* Your task *
In the records below, the relevant part opens with the line containing "Case 2:18-cv-01074-RFB-EJY Document" and closes with the line containing "w: StuckiInjuryLaw.com"; print that part exactly and only, without its pictures.

* Material provided *
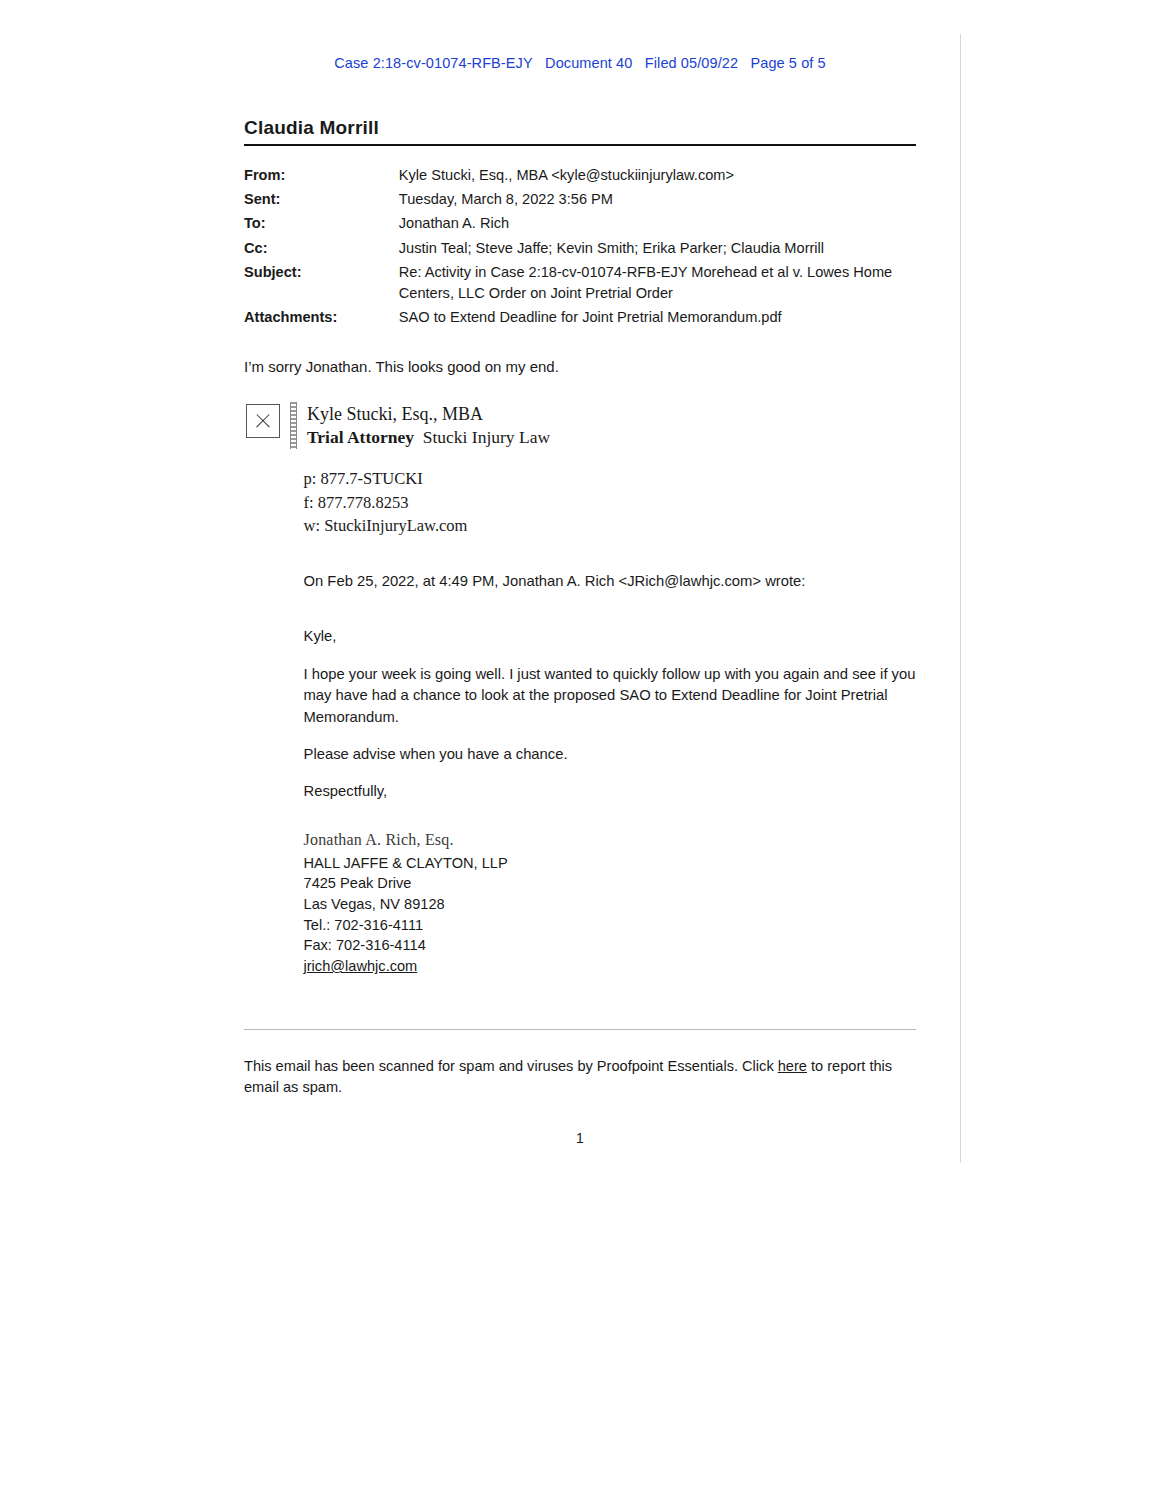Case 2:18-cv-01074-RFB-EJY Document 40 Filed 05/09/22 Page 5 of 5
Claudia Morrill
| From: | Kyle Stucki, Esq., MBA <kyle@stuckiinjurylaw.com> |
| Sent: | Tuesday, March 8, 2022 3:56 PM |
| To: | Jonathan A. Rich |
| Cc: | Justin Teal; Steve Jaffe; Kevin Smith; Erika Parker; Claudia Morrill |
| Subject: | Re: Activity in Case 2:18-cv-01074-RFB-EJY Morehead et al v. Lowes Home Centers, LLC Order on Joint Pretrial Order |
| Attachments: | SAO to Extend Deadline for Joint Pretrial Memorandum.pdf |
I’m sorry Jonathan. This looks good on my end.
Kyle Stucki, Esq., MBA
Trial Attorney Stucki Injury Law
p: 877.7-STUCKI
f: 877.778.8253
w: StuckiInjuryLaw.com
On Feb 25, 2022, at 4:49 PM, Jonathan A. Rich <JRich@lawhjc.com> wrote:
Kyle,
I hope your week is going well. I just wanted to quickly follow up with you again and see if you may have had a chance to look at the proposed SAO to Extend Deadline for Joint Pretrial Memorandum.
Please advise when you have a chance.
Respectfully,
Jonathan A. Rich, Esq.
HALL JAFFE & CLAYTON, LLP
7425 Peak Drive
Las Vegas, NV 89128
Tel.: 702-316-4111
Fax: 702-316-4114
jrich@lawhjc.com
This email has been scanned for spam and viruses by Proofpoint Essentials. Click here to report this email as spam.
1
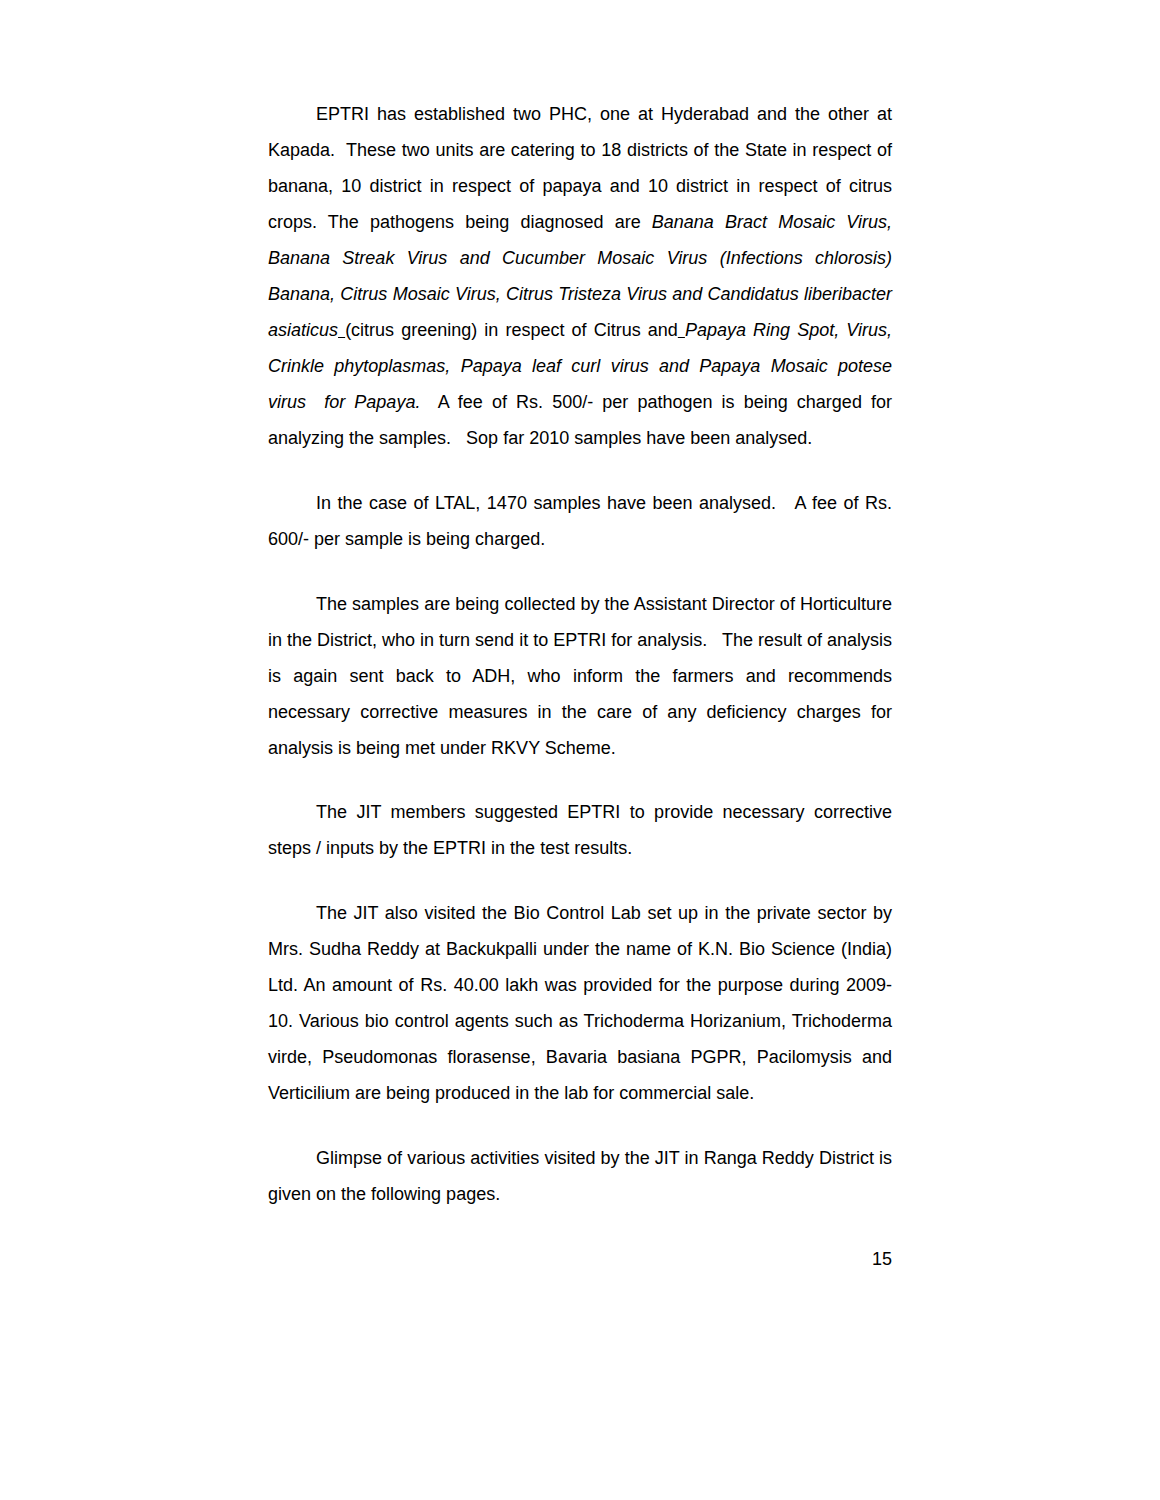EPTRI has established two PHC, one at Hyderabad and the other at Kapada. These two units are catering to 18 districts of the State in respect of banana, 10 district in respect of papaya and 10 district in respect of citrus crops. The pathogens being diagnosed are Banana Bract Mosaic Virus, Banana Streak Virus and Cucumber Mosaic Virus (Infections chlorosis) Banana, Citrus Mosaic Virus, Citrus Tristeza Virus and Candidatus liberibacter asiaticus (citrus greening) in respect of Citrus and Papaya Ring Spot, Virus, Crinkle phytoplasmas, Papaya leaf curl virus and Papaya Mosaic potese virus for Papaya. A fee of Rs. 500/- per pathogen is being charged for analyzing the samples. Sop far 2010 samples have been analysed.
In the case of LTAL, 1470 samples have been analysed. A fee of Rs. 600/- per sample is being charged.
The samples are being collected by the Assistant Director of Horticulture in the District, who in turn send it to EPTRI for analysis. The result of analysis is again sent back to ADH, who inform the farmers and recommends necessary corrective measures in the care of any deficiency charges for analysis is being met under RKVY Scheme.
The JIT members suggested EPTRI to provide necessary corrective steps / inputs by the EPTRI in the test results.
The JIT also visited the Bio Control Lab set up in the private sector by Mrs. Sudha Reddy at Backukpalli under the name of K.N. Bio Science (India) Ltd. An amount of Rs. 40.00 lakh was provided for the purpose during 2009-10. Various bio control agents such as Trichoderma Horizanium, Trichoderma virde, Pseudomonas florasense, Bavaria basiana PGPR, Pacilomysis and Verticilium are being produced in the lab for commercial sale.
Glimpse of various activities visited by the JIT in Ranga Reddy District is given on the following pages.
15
...
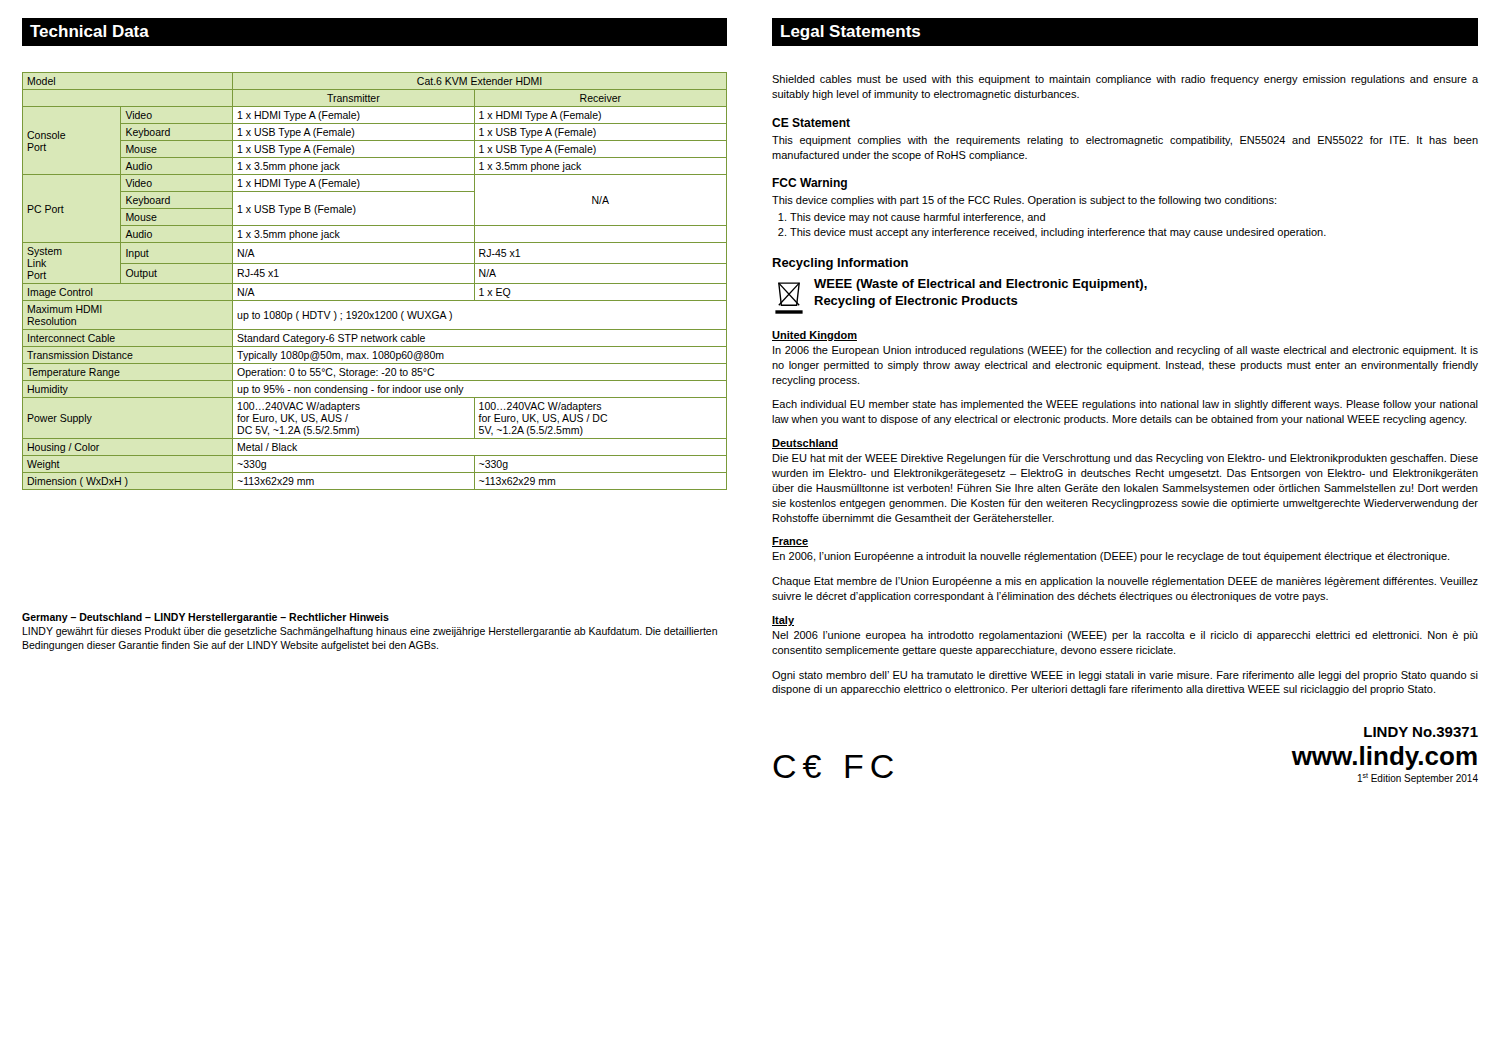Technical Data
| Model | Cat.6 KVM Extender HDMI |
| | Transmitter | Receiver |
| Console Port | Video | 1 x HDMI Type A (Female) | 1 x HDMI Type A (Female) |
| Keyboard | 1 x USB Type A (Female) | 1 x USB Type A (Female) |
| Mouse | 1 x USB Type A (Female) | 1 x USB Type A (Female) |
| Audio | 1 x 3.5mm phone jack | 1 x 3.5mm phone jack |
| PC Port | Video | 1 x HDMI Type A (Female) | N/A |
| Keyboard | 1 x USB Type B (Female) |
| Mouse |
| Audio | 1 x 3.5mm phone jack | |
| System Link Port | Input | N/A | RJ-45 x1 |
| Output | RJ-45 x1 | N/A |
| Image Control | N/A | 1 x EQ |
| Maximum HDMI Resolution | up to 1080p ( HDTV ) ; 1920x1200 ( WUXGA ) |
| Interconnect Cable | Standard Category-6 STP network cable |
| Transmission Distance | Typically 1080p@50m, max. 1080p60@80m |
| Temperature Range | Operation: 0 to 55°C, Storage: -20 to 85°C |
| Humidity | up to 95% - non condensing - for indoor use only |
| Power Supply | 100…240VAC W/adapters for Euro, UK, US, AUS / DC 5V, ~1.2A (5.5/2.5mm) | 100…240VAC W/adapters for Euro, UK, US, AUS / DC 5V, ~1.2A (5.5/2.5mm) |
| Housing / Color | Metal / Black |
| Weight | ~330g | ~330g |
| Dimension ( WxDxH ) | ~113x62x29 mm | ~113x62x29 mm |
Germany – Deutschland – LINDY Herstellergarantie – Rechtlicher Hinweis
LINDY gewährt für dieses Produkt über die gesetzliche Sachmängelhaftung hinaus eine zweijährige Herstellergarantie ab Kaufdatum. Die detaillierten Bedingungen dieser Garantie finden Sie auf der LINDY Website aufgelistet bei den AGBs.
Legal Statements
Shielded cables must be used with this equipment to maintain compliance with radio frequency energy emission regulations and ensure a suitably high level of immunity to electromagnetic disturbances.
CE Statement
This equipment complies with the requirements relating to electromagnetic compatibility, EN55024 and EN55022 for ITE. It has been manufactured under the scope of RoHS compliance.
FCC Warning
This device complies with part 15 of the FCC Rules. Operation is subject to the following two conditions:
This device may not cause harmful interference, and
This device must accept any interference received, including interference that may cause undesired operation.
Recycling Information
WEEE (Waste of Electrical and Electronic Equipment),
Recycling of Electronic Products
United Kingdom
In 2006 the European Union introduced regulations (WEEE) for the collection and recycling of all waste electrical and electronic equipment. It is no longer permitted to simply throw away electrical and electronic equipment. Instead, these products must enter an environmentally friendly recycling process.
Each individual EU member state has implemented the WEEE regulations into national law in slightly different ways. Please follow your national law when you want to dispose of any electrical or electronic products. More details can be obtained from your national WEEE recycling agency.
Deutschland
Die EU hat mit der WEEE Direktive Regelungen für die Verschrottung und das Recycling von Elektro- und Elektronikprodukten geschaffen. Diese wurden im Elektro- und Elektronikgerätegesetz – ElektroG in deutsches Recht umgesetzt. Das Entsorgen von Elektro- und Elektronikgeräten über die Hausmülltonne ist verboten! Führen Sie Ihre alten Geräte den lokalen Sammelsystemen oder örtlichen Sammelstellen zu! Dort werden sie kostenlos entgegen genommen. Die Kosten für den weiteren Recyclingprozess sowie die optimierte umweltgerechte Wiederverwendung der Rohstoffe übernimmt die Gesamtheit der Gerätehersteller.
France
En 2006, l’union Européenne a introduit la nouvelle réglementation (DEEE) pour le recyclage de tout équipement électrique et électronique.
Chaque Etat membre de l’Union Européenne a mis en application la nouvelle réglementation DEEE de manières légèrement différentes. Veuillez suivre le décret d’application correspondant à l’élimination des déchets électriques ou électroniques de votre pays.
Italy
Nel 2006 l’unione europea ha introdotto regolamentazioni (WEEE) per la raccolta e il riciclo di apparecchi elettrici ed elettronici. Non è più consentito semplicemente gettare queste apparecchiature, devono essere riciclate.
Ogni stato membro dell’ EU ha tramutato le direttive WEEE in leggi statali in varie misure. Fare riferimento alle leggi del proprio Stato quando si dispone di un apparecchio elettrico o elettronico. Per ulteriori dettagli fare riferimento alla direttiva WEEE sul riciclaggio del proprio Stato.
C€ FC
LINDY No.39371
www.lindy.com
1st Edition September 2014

* Answer below *
Case 2:18-cv-01074-RFB-EJY Document 40 Filed 05/09/22 Page 5 of 5
Claudia Morrill
| From: | Kyle Stucki, Esq., MBA <kyle@stuckiinjurylaw.com> |
| Sent: | Tuesday, March 8, 2022 3:56 PM |
| To: | Jonathan A. Rich |
| Cc: | Justin Teal; Steve Jaffe; Kevin Smith; Erika Parker; Claudia Morrill |
| Subject: | Re: Activity in Case 2:18-cv-01074-RFB-EJY Morehead et al v. Lowes Home Centers, LLC Order on Joint Pretrial Order |
| Attachments: | SAO to Extend Deadline for Joint Pretrial Memorandum.pdf |
I’m sorry Jonathan. This looks good on my end.
Kyle Stucki, Esq., MBA
Trial Attorney Stucki Injury Law
p: 877.7-STUCKI
f: 877.778.8253
w: StuckiInjuryLaw.com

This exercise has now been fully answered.